24/7 Wall St. Daily News
Mel Karmazin, CEO of the new Sirius XM (SIRI) satellite radio company, has begun to go public with his plan to fix the firm.
Shares in Sirius have traded around $.90 over the last several days. They are likely to drop further with a sharp sell-off in the stock market due to the spread of the credit crisis.
The most immediate problem Sirius faces is that the merged radio firms have total long-term debt of over $2 billion. Sirius would like to re-finance much of that on better terms. There has never been a worse time to do so.
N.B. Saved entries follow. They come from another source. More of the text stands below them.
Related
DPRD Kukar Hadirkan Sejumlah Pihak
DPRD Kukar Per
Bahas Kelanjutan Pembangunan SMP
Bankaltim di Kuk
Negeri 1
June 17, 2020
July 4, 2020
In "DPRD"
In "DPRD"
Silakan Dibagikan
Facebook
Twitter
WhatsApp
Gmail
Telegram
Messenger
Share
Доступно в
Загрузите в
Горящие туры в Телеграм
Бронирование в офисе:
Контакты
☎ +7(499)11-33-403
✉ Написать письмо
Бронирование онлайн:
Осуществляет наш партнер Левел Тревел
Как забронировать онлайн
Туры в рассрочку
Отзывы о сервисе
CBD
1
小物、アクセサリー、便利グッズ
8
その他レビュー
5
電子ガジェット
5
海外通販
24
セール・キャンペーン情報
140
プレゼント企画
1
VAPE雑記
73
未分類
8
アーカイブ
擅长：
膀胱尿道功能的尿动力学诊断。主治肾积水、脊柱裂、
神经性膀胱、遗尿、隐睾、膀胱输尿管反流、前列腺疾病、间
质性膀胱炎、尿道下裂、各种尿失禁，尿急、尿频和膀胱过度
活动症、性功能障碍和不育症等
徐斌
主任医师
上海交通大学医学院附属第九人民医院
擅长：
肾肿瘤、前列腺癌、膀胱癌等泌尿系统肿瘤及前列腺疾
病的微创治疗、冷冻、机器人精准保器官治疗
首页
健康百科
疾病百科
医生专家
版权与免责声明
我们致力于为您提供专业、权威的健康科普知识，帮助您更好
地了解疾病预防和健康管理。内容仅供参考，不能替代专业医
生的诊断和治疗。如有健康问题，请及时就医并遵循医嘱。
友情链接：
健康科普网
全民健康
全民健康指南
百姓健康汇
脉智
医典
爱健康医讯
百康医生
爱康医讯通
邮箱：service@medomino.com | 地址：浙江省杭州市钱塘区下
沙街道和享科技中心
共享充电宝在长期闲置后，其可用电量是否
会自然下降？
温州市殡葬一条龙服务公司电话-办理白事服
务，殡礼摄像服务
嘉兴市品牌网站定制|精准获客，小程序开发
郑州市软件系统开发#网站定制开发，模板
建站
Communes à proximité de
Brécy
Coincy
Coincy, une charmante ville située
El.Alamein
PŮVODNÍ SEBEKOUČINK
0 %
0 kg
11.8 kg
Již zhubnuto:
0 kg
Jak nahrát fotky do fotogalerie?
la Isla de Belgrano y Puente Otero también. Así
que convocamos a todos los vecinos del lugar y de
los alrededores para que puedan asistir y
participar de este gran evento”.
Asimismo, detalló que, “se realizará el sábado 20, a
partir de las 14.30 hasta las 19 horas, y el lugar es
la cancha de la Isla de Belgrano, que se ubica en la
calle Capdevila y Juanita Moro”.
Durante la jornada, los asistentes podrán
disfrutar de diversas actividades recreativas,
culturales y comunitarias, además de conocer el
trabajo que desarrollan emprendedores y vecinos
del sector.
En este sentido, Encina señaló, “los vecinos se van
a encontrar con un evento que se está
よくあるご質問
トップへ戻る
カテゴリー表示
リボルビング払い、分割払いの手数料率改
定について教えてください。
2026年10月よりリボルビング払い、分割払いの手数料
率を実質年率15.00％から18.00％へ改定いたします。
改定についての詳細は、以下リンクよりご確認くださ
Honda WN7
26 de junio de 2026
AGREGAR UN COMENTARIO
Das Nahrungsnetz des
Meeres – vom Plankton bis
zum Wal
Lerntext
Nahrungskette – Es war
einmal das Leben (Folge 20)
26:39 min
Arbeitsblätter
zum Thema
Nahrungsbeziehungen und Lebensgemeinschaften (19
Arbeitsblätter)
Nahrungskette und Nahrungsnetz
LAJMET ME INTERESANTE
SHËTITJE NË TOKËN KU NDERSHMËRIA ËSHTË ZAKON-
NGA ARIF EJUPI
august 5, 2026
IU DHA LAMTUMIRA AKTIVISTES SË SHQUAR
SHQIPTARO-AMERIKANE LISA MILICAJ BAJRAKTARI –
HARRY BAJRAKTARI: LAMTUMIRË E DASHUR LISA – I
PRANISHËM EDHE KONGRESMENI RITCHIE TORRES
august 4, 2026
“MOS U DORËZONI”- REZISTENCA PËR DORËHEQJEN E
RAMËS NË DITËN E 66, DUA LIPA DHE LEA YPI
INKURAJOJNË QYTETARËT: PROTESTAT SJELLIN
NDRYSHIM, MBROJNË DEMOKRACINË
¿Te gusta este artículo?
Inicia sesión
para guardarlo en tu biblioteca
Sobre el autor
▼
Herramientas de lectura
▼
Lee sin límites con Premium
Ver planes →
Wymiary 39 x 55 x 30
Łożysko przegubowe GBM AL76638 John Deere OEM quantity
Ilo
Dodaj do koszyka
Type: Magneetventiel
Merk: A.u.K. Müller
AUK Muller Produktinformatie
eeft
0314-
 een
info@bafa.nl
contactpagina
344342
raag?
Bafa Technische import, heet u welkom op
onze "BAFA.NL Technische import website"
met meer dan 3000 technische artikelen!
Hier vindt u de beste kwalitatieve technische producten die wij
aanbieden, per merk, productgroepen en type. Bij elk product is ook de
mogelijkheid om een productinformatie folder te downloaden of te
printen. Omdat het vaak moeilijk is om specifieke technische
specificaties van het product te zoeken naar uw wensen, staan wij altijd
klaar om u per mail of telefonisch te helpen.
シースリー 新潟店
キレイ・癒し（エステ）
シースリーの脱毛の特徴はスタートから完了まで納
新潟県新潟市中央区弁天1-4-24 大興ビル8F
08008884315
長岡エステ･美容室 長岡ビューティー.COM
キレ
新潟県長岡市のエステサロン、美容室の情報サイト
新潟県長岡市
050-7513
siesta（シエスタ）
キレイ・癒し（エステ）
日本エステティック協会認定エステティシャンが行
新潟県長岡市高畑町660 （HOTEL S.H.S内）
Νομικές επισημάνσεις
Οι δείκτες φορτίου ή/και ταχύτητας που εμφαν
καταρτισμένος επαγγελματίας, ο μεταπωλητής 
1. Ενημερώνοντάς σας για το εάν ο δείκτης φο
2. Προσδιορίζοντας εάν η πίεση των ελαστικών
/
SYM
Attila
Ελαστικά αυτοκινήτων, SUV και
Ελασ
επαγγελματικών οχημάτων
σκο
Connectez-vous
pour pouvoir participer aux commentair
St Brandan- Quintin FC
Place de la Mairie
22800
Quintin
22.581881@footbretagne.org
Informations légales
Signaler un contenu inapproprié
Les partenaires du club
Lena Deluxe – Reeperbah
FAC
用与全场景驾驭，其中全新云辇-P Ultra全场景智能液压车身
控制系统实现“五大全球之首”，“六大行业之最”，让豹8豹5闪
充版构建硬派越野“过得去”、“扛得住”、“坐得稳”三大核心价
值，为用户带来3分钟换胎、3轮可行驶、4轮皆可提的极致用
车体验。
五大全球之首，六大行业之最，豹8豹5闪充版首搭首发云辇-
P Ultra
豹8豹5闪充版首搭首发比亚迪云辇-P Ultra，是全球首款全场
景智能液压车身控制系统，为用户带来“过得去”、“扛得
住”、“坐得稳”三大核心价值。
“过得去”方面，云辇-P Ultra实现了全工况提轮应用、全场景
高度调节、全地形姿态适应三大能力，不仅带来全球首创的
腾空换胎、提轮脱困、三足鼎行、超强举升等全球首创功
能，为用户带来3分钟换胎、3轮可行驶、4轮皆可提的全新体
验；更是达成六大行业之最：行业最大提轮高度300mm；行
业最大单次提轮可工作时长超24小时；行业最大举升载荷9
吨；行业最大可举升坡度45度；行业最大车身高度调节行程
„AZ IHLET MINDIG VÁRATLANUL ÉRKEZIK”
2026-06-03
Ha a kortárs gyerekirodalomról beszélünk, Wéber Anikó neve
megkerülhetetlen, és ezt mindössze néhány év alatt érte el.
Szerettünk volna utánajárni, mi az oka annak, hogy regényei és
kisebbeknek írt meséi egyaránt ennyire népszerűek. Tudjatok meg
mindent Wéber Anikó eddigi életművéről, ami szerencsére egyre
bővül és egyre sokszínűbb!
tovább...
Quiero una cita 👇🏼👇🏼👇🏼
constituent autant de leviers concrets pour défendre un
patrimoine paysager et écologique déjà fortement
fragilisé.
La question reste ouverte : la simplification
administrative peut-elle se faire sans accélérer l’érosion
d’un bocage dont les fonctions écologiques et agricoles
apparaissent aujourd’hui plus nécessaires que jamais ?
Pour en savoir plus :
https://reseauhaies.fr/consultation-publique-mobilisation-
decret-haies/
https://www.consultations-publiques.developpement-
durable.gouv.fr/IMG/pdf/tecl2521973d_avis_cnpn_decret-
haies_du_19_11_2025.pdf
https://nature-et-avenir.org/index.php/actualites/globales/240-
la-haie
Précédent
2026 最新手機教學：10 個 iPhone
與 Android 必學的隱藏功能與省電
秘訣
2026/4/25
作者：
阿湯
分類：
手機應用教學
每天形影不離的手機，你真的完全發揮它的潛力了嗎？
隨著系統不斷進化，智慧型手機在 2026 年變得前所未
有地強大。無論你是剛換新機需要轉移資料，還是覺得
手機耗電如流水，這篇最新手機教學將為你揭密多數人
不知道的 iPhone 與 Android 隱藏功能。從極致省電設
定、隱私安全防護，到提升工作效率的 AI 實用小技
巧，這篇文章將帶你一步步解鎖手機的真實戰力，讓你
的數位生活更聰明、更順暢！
According to The Wall Street Journal, Karmazin will offer potential customers listening packages less expensive than the current ones. That may bring in consumers who see the present monthly price of the service as being too high. Unfortunately, it gives today's subscribers the chance to "downgrade" to lower packages with fewer channels to save month. Sirius may end up with more customers with the average revenue-per-client actually falling.
Satellite radio sales depend in large part on new car sales. Karmazin is facing another 18 months of more of that industry struggling through its worst period in decades. That partially blocks Sirius's need to drive up its number of customers.
The Achilles Heel of satellite radio is that it has been replaced by portable electronics devices like the Apple (AAPL) iPod and multimedia phones which work on 3G networks. Consumers only want so many gadgets for getting their entertainment.
Sirius may not ever trade above $1 again for any significant period of time.